### What you will do
Start at the line with "3. **Levanta todos" in the records below, stop at the line with "4. Verifica que", and return every line in that span exactly, the two end lines included.

### Records provided
##############################
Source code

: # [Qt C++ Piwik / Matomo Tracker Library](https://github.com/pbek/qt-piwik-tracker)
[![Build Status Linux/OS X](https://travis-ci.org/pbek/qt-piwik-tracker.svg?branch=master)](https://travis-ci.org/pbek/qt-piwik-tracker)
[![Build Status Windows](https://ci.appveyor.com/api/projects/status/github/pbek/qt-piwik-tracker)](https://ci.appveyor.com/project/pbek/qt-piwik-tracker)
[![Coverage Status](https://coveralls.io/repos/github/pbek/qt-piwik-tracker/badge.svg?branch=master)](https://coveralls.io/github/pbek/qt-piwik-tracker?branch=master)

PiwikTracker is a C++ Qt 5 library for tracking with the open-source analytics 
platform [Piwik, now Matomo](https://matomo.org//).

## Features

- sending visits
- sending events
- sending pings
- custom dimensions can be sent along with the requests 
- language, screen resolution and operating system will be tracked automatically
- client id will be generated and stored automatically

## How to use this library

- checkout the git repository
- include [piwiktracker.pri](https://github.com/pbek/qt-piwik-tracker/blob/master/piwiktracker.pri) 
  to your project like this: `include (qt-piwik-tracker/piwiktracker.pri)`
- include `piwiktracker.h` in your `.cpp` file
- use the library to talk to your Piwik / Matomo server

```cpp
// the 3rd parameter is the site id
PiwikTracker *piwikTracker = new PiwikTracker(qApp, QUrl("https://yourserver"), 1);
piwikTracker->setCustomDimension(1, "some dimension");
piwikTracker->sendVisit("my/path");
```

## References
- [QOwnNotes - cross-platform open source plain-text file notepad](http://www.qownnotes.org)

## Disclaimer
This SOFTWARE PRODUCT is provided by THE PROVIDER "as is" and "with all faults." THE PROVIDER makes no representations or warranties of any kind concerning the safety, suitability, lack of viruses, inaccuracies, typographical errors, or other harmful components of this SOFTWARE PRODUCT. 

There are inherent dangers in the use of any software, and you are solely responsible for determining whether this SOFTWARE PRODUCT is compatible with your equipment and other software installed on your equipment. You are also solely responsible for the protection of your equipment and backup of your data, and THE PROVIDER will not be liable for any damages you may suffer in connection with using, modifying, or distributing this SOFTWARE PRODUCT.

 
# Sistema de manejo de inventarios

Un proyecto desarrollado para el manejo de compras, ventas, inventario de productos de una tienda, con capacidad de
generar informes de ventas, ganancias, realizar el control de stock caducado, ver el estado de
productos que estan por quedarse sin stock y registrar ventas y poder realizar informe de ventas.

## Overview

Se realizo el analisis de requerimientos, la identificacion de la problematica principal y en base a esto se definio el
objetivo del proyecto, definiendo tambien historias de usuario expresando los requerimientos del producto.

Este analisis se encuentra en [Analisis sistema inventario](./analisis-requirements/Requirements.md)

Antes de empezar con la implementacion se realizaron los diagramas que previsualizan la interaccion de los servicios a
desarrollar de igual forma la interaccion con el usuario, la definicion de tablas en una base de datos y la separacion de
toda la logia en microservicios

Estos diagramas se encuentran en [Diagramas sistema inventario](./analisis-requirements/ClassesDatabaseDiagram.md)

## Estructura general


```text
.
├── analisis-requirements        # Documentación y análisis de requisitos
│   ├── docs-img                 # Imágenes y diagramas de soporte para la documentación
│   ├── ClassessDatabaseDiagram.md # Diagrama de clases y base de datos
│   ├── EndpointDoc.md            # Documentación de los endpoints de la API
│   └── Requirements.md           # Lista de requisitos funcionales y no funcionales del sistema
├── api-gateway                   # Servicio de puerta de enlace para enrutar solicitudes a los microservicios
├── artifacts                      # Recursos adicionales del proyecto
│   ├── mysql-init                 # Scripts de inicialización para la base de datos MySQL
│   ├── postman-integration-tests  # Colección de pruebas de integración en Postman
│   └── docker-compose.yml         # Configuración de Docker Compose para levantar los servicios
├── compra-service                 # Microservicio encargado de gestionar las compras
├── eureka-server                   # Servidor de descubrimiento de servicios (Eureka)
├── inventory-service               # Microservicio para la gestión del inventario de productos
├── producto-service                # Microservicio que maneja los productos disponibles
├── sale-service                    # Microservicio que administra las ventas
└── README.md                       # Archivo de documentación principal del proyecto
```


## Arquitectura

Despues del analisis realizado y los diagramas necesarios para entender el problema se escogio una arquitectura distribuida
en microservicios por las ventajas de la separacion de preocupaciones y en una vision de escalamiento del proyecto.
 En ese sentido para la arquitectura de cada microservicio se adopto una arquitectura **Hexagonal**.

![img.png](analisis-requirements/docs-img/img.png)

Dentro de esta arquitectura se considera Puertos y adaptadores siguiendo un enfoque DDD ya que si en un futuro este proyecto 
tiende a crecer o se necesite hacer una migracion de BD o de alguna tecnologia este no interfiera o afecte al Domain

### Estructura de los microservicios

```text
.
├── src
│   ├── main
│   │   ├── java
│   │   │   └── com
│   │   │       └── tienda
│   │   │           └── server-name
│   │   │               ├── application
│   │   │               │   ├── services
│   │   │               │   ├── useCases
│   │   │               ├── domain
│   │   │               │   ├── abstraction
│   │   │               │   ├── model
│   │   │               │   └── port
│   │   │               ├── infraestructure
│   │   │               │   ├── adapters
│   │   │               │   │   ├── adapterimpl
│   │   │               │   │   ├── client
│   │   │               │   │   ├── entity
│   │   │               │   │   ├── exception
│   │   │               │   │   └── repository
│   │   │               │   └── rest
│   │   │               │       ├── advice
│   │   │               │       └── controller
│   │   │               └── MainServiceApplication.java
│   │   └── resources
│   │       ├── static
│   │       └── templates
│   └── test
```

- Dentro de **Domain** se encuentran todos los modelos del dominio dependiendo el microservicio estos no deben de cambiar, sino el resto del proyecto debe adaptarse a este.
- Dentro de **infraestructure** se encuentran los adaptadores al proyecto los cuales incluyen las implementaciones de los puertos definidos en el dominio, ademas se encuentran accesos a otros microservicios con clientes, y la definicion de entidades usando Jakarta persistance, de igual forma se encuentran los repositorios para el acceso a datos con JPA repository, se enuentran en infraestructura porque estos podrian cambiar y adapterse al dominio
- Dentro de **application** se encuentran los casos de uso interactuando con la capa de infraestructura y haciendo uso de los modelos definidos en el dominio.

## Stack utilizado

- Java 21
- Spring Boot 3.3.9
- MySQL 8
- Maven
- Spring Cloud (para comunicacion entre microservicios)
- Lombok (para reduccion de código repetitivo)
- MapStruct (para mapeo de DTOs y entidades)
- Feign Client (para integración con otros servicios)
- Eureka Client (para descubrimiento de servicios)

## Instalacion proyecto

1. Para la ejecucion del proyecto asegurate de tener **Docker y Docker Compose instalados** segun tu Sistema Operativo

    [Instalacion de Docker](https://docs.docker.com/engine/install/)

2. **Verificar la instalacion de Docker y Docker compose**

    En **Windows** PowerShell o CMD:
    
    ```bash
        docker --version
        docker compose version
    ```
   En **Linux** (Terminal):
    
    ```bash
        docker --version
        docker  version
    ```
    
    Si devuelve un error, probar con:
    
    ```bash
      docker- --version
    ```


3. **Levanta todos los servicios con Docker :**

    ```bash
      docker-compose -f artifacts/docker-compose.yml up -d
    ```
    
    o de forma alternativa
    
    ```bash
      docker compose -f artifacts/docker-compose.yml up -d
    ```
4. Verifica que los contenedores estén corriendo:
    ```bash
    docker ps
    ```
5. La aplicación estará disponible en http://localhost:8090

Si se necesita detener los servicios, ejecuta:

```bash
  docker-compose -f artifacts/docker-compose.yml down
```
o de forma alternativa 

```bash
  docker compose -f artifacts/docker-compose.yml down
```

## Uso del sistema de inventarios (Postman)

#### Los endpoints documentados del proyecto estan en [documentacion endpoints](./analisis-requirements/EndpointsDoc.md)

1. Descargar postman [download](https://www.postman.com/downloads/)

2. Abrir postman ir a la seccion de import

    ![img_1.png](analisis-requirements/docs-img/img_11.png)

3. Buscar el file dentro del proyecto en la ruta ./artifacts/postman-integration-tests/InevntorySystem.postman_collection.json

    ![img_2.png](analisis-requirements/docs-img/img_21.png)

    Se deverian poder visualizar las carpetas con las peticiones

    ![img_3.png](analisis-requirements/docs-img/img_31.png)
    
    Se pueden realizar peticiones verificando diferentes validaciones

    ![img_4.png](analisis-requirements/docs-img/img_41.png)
##############################
### Expected answer
3. **Levanta todos los servicios con Docker :**

    ```bash
      docker-compose -f artifacts/docker-compose.yml up -d
    ```
    
    o de forma alternativa
    
    ```bash
      docker compose -f artifacts/docker-compose.yml up -d
    ```
4. Verifica que los contenedores estén corriendo:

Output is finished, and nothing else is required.